En même temps la population quiritaire, c'est-à-dire celle des trente curies de la ville, avait doublé ainsi que le nombre des gentes. C'est pourquoi Tarquin doubla le nombre des sénateurs et le porta, selon Cicéron, de cent cinquante à trois cents. Le Sénat ne dépassa jamais ce dernier chiffre jusqu'au dernier siècle de la République. Les nouveaux sénateurs furent appelés pères des secondes gentes (Patres minorum gentium) ou pères ajoutés à la liste (Patres conscripti)[2].

Les anciens sénateurs étaient les pères des premières gentes (majorum gentium), il y eut désormais dix sénateurs par curie.

Chaque curie nommant aussi un certain nombre de jeunes chevaliers, les trois centuries des Rhamnes, des Tities et des Luceres furent doublées comme le Sénat, et chaque centurie, au lieu de deux cents chevaliers, en contint désormais quatre cents. Les chevaliers de nouvelle création (posteriores) étaient les fils des familles dont les chefs principaux étaient les sénateurs des secondes gentes (minorum gentium), et les chevaliers d'ancienne création (princes) correspondaient aux sénateurs des premières maisons (majorum gentium). Ce doublement des ordres supérieurs de l'État provenait du doublement de la cité tout entière. Car nous voyons sous Servius les trois tribus anciennes des Rhamnes, des Tities et des Luceres, se décomposer en six demi-tribus dont trois distinguées par l'épithète de priores, trois par celle de posteriores. Ces six parties du peuple romain sont désormais représentées au foyer public par six vestales. Un dédoublement analogue se produit dans le corps des chevaliers qui portaient les noms des tribus, et, au lieu de trois centuries de quatre cents chevaliers, on y compte depuis Servius, six centuries de deux cents hommes chacune.

Servius fit encore un autre changement dans l'organisation de la population urbaine. Les affranchis convertis en clients héréditaires des grandes maisons furent admis pour la première fois à voter dans la curie de leur patron, à côté des pères de famille d'origine libre (ingenui). Ce changement n'était pas fait pour diminuer l'influence des grandes maisons dans l'assemblée curiate. Mais il est juste de dire que Servius, pour ne pas rendre illusoires les droits politiques de la plèbe urbaine, paya les dettes des clients.
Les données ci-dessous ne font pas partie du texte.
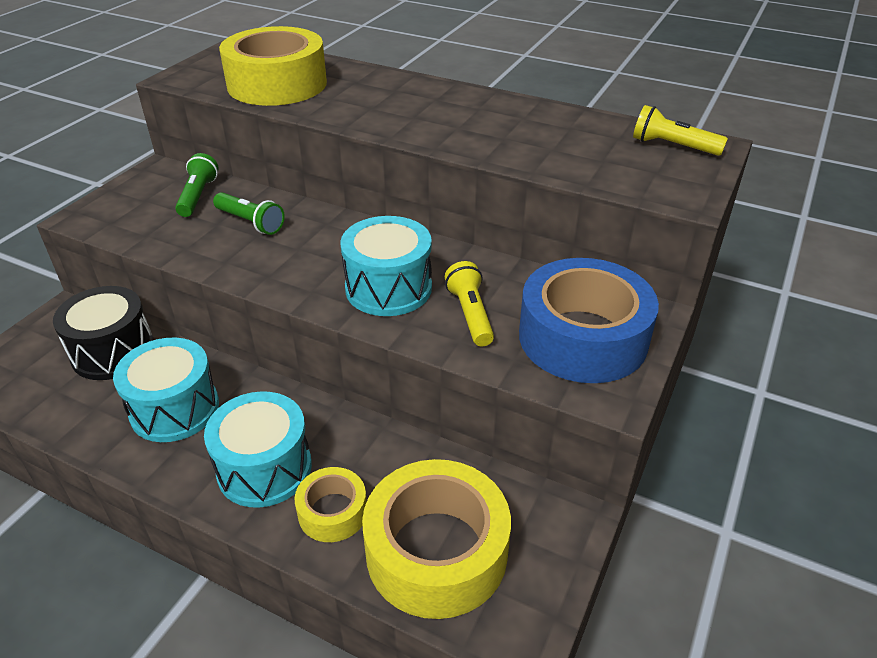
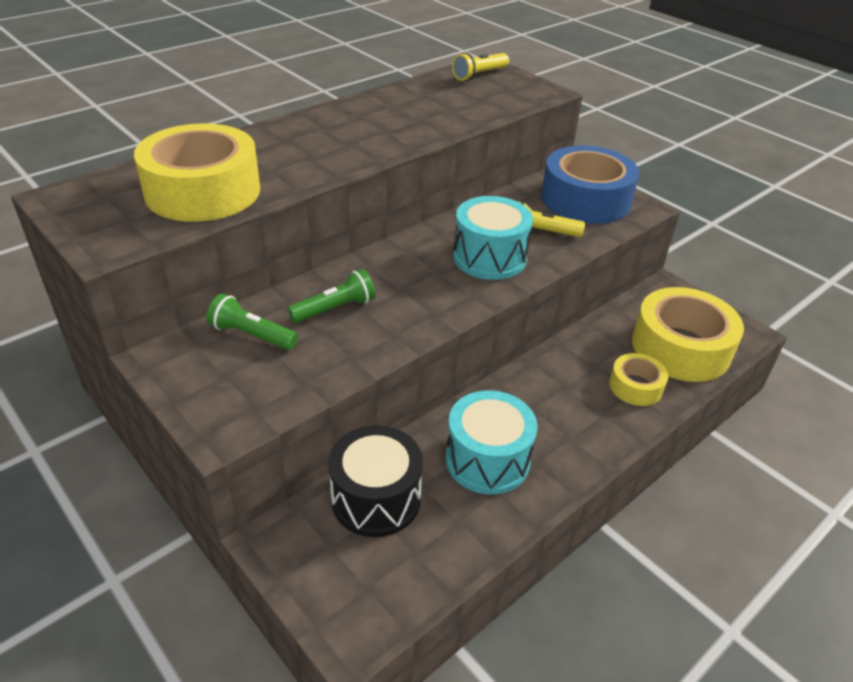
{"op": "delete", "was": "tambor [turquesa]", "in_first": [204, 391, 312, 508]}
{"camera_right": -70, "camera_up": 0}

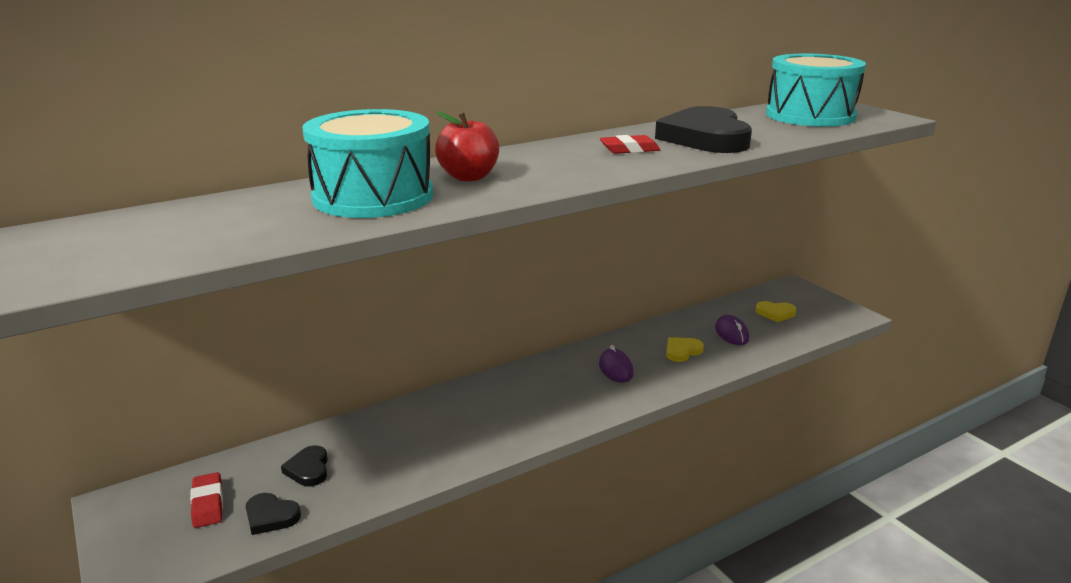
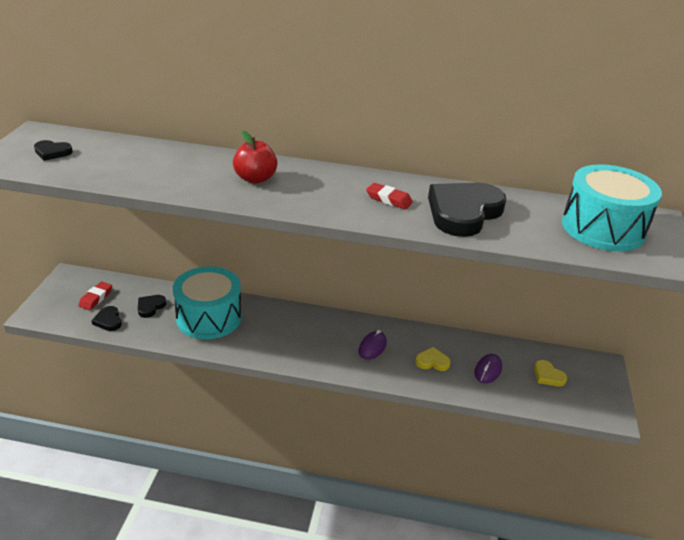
{"op": "move", "was": "tambor [turquesa]", "in_first": [302, 109, 433, 218], "in_second": [173, 266, 242, 339]}
{"op": "insert", "now": "corazón [negro]", "in_second": [34, 140, 73, 161]}
{"camera_right": 40, "camera_up": 10}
Il habita lui-même le quartier de l'Esquilin qu'il avait agrandi et peuplé d'affranchis. Mais les clients ne tardèrent pas à retomber dans la dépendance des riches qui étaient à la fois leurs patrons et leurs créanciers, et les hommes de famille libre, dont l'orgueil aristocratique avait fait une sorte de gentry toute prête à se confondre avec le patriciat, rougirent de se trouver rapprochés des citoyens qui descendaient des esclaves de leurs pères. De là cette distinction dédaigneuse qui est marquée dans les formules anciennes : Le peuple romain et les Quirites (Populus romanos, Quiritesque), ce qui signifie les Romains de bonne maison, le peuple proprement dit, et les petites gens des curies. Mais comme les curies contenaient légalement les uns et les autres, quand on voulait éviter la distinction, on disait : Populus romanus Quiritium, le peuple romain des Quirites, ou, omises Quirites, tous les hommes des curies. Plus tard nous trouvons les pauvres Quirites des clientèles, désignés sous le nom de Curites ou Cœcites[3]. Ce furent les citoyens de la sixième classe de l'assemblée centuriate. Mis hors des centuries sous la République, exclus de bonne heure du vote au Champ-de-Mars, les Cœrites n'en restèrent pas moins inscrits dans les curies et dans les tribus.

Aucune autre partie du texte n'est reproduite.